Most people have this absolute loathing for procedures and policies in the workplace, believing, somewhat naively that “It won’t happen to me”. Sad that.
Many others, having burnt their fingers once or twice or indeed several times over, now do a 180 degree turn and belabour the point, going too much into the finer detail and forgetting the basics.
Here’s the thing – too much is just as bad as too little. Oh I can just see all of you, shaking your heads sadly and wondering (probably out loud) if ‘this woman will ever be happy’ with what you do.?

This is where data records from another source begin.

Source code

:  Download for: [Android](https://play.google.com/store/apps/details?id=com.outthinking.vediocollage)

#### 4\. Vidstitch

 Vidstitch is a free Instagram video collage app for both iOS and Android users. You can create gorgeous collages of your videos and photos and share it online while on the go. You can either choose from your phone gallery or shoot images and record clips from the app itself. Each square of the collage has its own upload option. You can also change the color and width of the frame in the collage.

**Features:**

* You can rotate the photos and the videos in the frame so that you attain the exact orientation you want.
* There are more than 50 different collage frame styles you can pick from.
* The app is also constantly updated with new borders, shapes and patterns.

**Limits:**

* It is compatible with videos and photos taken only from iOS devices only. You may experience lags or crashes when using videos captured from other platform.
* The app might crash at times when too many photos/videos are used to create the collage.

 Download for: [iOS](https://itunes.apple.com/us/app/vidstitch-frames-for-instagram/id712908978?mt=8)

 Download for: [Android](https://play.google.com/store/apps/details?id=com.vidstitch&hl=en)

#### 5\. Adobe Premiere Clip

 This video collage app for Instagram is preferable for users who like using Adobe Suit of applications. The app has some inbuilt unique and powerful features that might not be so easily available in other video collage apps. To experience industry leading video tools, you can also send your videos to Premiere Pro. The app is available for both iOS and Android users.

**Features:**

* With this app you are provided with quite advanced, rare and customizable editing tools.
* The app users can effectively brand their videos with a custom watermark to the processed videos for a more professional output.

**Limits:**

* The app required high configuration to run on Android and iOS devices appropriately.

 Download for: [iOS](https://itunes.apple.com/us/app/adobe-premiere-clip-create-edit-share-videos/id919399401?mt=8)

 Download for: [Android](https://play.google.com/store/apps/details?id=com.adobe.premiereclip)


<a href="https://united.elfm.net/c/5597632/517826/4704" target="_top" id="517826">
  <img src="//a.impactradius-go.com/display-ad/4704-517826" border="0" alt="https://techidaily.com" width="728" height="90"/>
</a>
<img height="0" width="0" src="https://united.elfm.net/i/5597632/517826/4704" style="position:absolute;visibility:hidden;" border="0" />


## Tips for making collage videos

Stick to the basics – keep it as simple as possible. Putting in too much detail and complicating the whole process may well result in the whole thing going pear-shaped as chances are you will be opening the lid of “Pandora’s Box”.
Here’s the story.
Mike owns a courier company and has many vehicles and drivers in his employ. Both George and Simon are drivers who were driving around the yard early one morning prior to going out onto the road to do their deliveries. George was still inebriated from the night before and should probably not have been driving anything. George’s reactions were not what they should have been and coming around a corner, he failed to react in time and went smack bang into the side of Simon’s vehicle, which was parked at the loading bay. Clearly George was at fault.
Mike drove George off to the nearest police station and requested that station commander and/or one of his staff test George for alcohol excess. This implied that Mike did not have the means to conduct an alcohol test on his own premises.
For whatever reason, the police could not do the test either.
Mike then conducted a disciplinary hearing on George the next day. George was found guilty and dismissed for drinking and driving, for endangering the lives of others and also for the damage that he caused to both vehicles.
George was also not advised that he had the right to appeal the findings.
The Court was not impressed. You see although it agreed that George was intoxicated at the time of the accident, proper procedures were not followed.
• George did not know that he could be dismissed for being drunk on duty – there was no Dismissal policy or Code of Conduct policy in place.
• George was only advised that the charges were at the actual disciplinary hearing. The charges should have been recorded on the charge sheet or the notice to attend a disciplinary.
• George’s previous disciplinary record was not taken into account.
• George was not given enough notice of the disciplinary
• Mike did not ‘test’ to see whether George’s conduct had damaged the employment relationship to such an extent that George’s continued employment would be intolerable.
• What about the element of ‘trust’ in the relationship. Mike had not shown that the trust between himself and George had been irreparably damaged.
• The most damaging aspect of this case though was that the Court said that it was the ‘responsibility of the Management to ensure that George (or any other employee for that matter) did not start working if he was drunk and/or had consumed alcohol prior to commencing work.’
Mike had not followed that basic procedures when putting this case together and based on that alone, he would have lost the case.
So before you do the ‘knee jerk’ thing – step back, take some time to think about what you are doing. Look at your own internal policies and procedures and make sure that you follow them step by step. Chances are that if you are procedurally correct, the case will not go to CCMA for arbitration.
Remember, if you are not sure about what you are doing, find an HR specialist, don’t try and do things yourself. It will cost you more in the long run.